__WORK INSTRUCTION__
With the exception of the pictures, transcribe the entire listing exactly.

__DATA SECTION__
━━━━━━━━━━

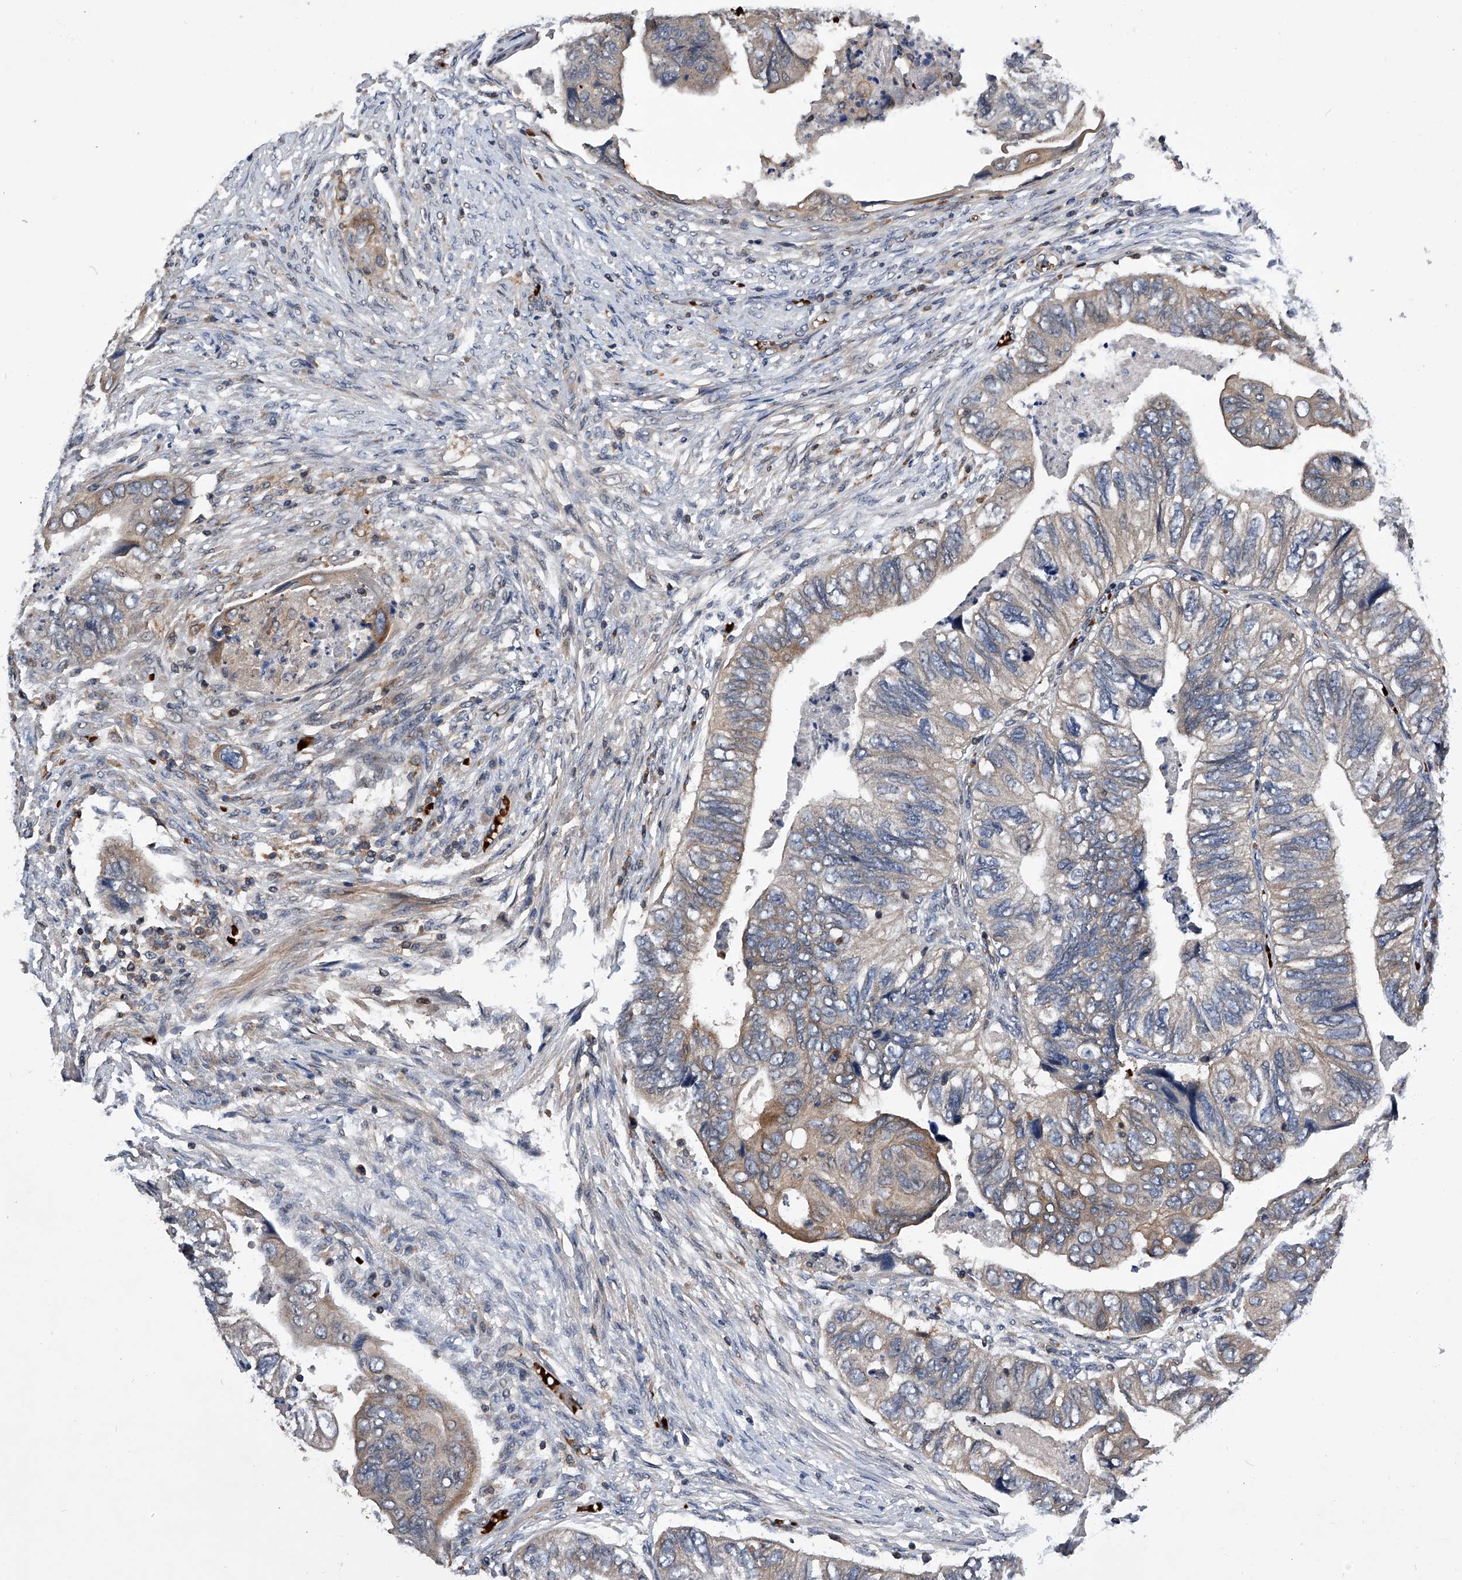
{"staining": {"intensity": "weak", "quantity": "25%-75%", "location": "cytoplasmic/membranous"}, "tissue": "colorectal cancer", "cell_type": "Tumor cells", "image_type": "cancer", "snomed": [{"axis": "morphology", "description": "Adenocarcinoma, NOS"}, {"axis": "topography", "description": "Rectum"}], "caption": "There is low levels of weak cytoplasmic/membranous expression in tumor cells of adenocarcinoma (colorectal), as demonstrated by immunohistochemical staining (brown color).", "gene": "ZNF30", "patient": {"sex": "male", "age": 63}}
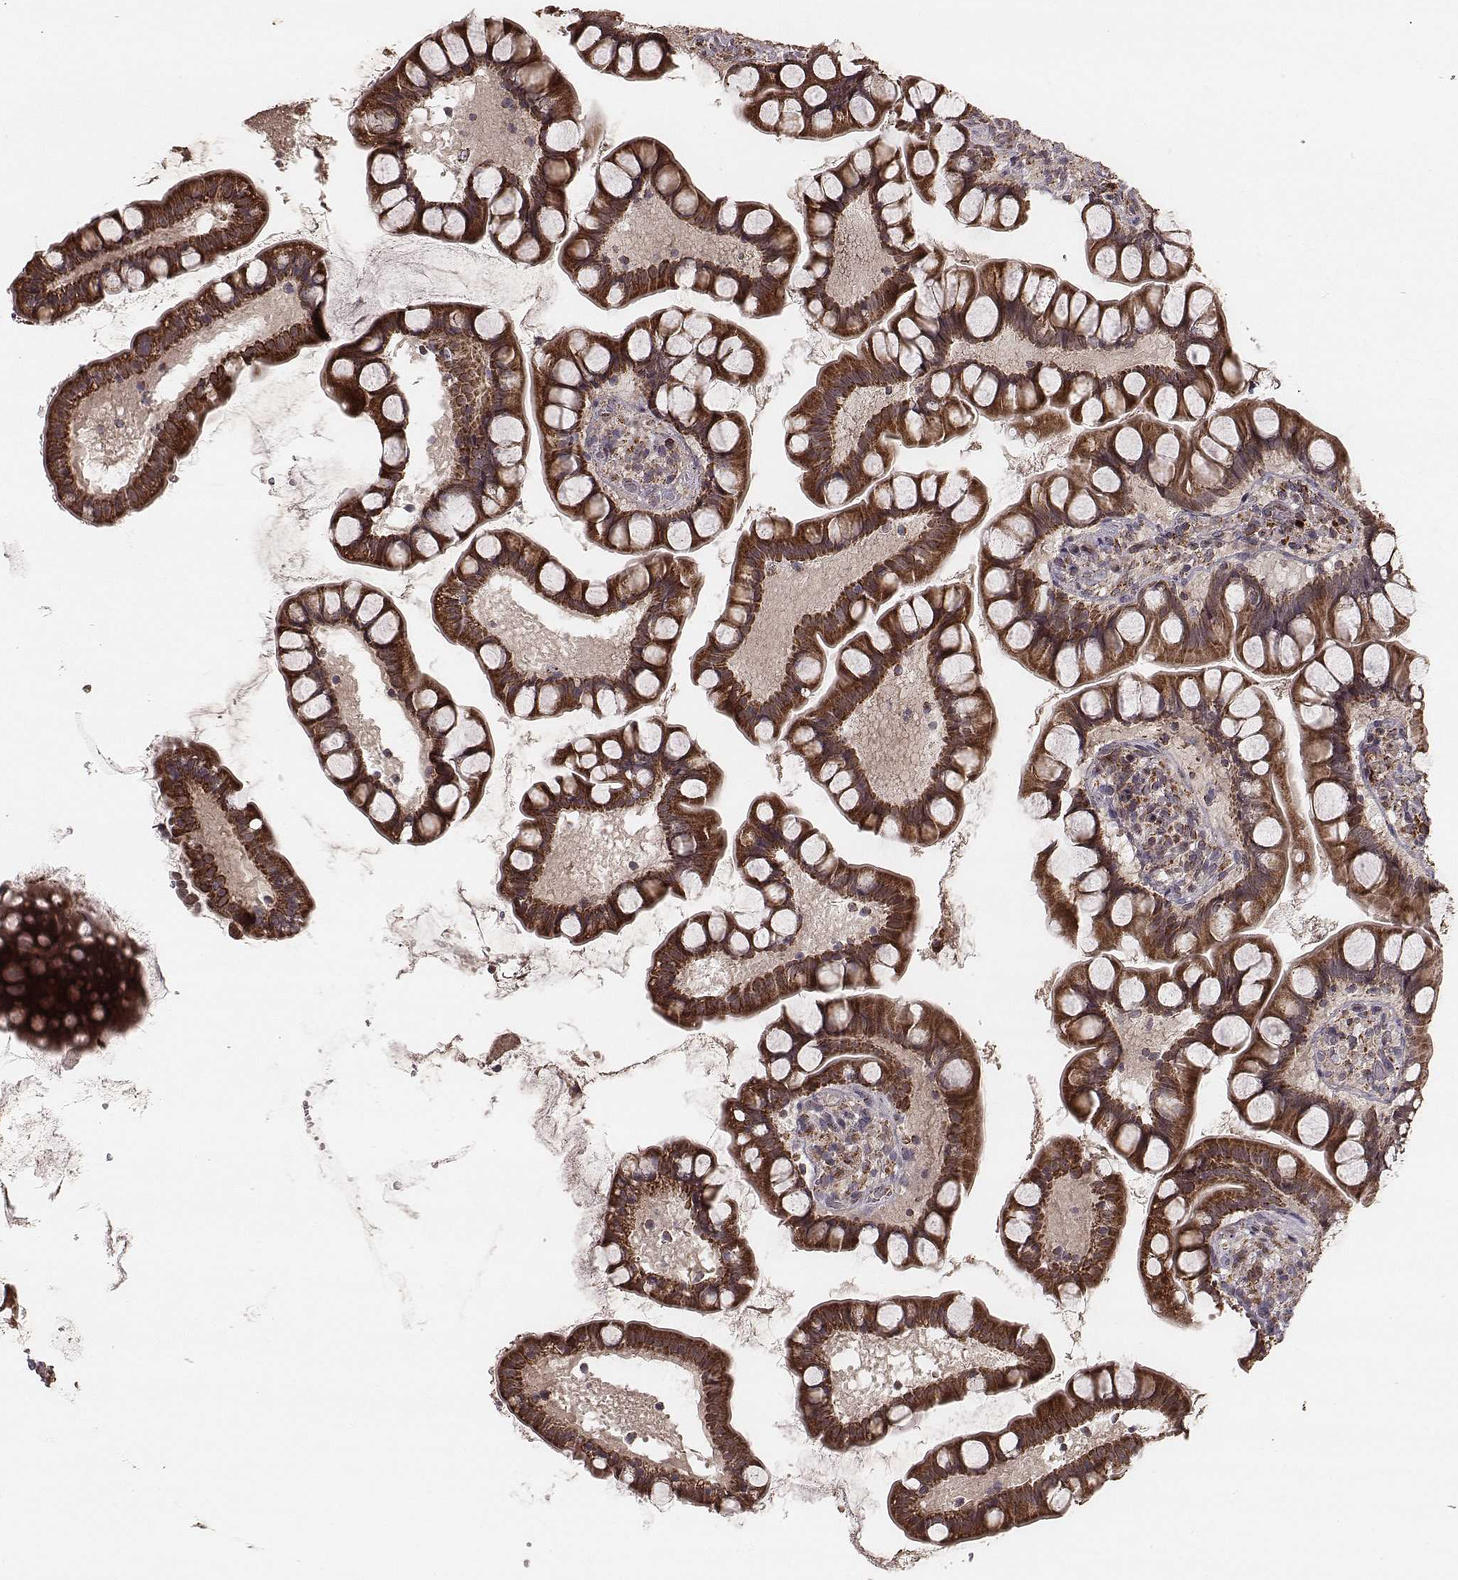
{"staining": {"intensity": "strong", "quantity": ">75%", "location": "cytoplasmic/membranous"}, "tissue": "small intestine", "cell_type": "Glandular cells", "image_type": "normal", "snomed": [{"axis": "morphology", "description": "Normal tissue, NOS"}, {"axis": "topography", "description": "Small intestine"}], "caption": "Protein analysis of benign small intestine shows strong cytoplasmic/membranous staining in about >75% of glandular cells.", "gene": "ZDHHC21", "patient": {"sex": "male", "age": 70}}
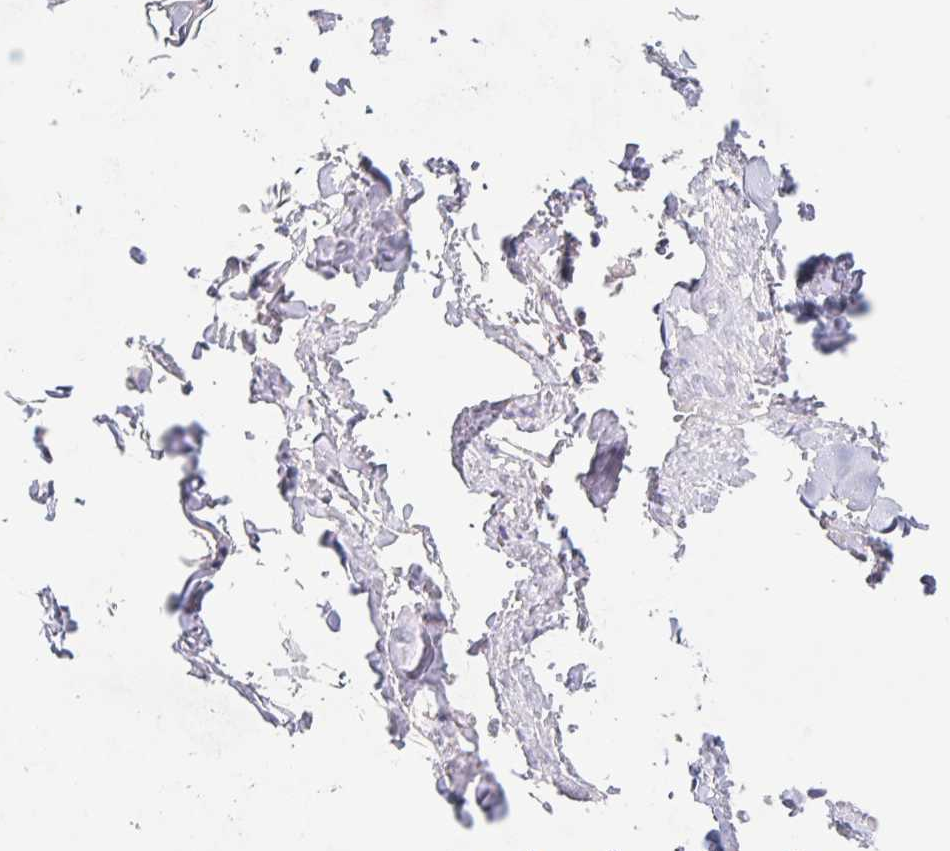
{"staining": {"intensity": "negative", "quantity": "none", "location": "none"}, "tissue": "adipose tissue", "cell_type": "Adipocytes", "image_type": "normal", "snomed": [{"axis": "morphology", "description": "Normal tissue, NOS"}, {"axis": "topography", "description": "Vascular tissue"}, {"axis": "topography", "description": "Peripheral nerve tissue"}], "caption": "This is an immunohistochemistry micrograph of benign adipose tissue. There is no expression in adipocytes.", "gene": "CDC42BPG", "patient": {"sex": "male", "age": 41}}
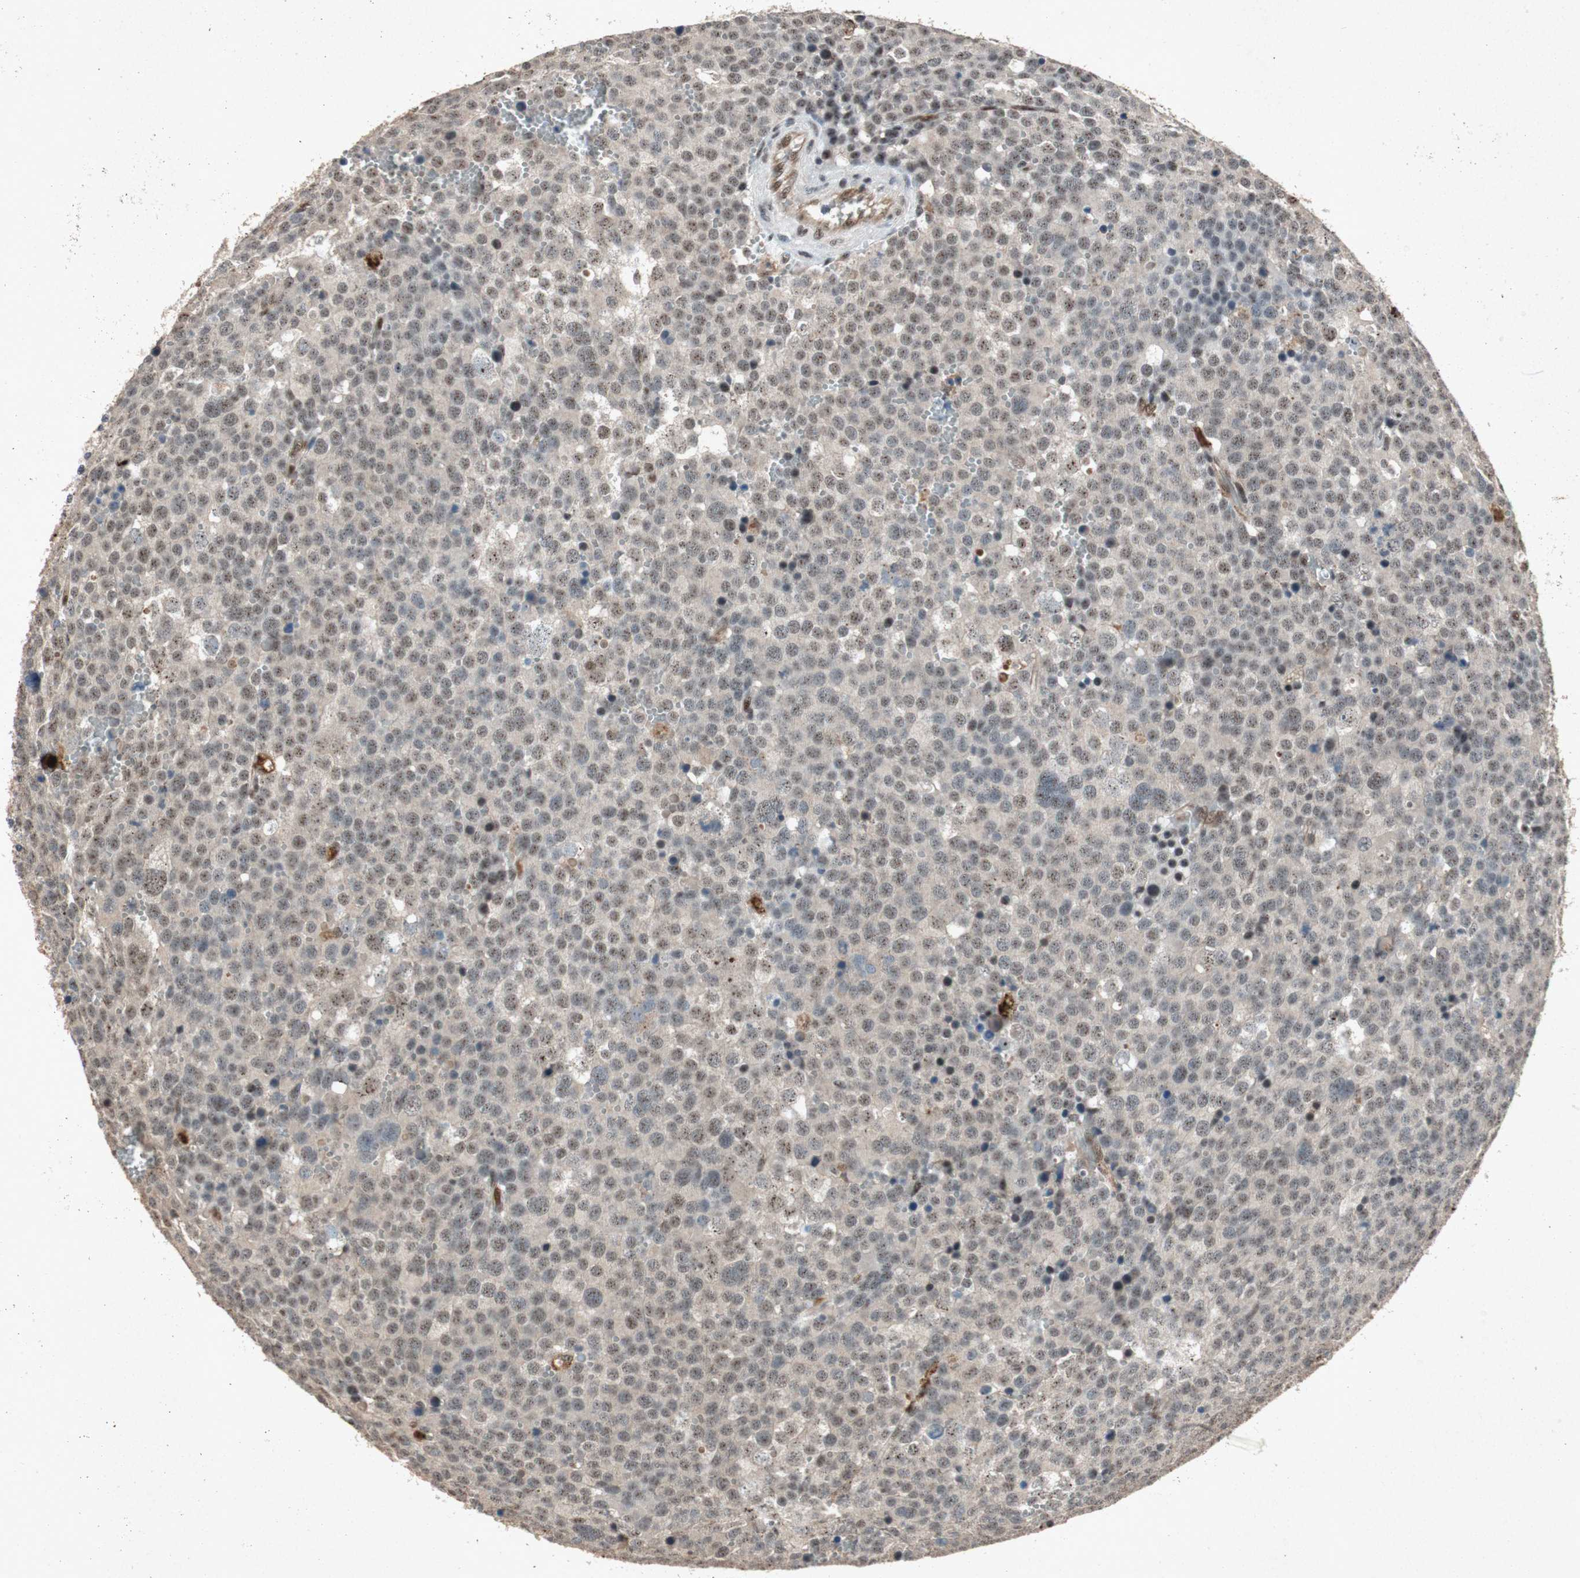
{"staining": {"intensity": "weak", "quantity": ">75%", "location": "nuclear"}, "tissue": "testis cancer", "cell_type": "Tumor cells", "image_type": "cancer", "snomed": [{"axis": "morphology", "description": "Seminoma, NOS"}, {"axis": "topography", "description": "Testis"}], "caption": "Weak nuclear staining is present in about >75% of tumor cells in testis cancer (seminoma).", "gene": "PML", "patient": {"sex": "male", "age": 71}}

━━━━━━━━━━

__RESPONSE BELOW__
{"staining": {"intensity": "weak", "quantity": "25%-75%", "location": "cytoplasmic/membranous"}, "tissue": "colorectal cancer", "cell_type": "Tumor cells", "image_type": "cancer", "snomed": [{"axis": "morphology", "description": "Adenocarcinoma, NOS"}, {"axis": "topography", "description": "Rectum"}], "caption": "There is low levels of weak cytoplasmic/membranous expression in tumor cells of adenocarcinoma (colorectal), as demonstrated by immunohistochemical staining (brown color).", "gene": "ZNF30", "patient": {"sex": "male", "age": 63}}
{"staining": {"intensity": "strong", "quantity": ">75%", "location": "cytoplasmic/membranous"}, "tissue": "small intestine", "cell_type": "Glandular cells", "image_type": "normal", "snomed": [{"axis": "morphology", "description": "Normal tissue, NOS"}, {"axis": "topography", "description": "Small intestine"}], "caption": "Protein analysis of benign small intestine shows strong cytoplasmic/membranous staining in about >75% of glandular cells.", "gene": "ZDHHC21", "patient": {"sex": "male", "age": 70}}
{"staining": {"intensity": "negative", "quantity": "none", "location": "none"}, "tissue": "adipose tissue", "cell_type": "Adipocytes", "image_type": "normal", "snomed": [{"axis": "morphology", "description": "Normal tissue, NOS"}, {"axis": "topography", "description": "Vascular tissue"}, {"axis": "topography", "description": "Peripheral nerve tissue"}], "caption": "This is an immunohistochemistry micrograph of benign adipose tissue. There is no expression in adipocytes.", "gene": "CDC42BPG", "patient": {"sex": "male", "age": 41}}
{"staining": {"intensity": "weak", "quantity": ">75%", "location": "nuclear"}, "tissue": "testis cancer", "cell_type": "Tumor cells", "image_type": "cancer", "snomed": [{"axis": "morphology", "description": "Seminoma, NOS"}, {"axis": "topography", "description": "Testis"}], "caption": "Weak nuclear staining is present in about >75% of tumor cells in testis cancer (seminoma).", "gene": "PML", "patient": {"sex": "male", "age": 71}}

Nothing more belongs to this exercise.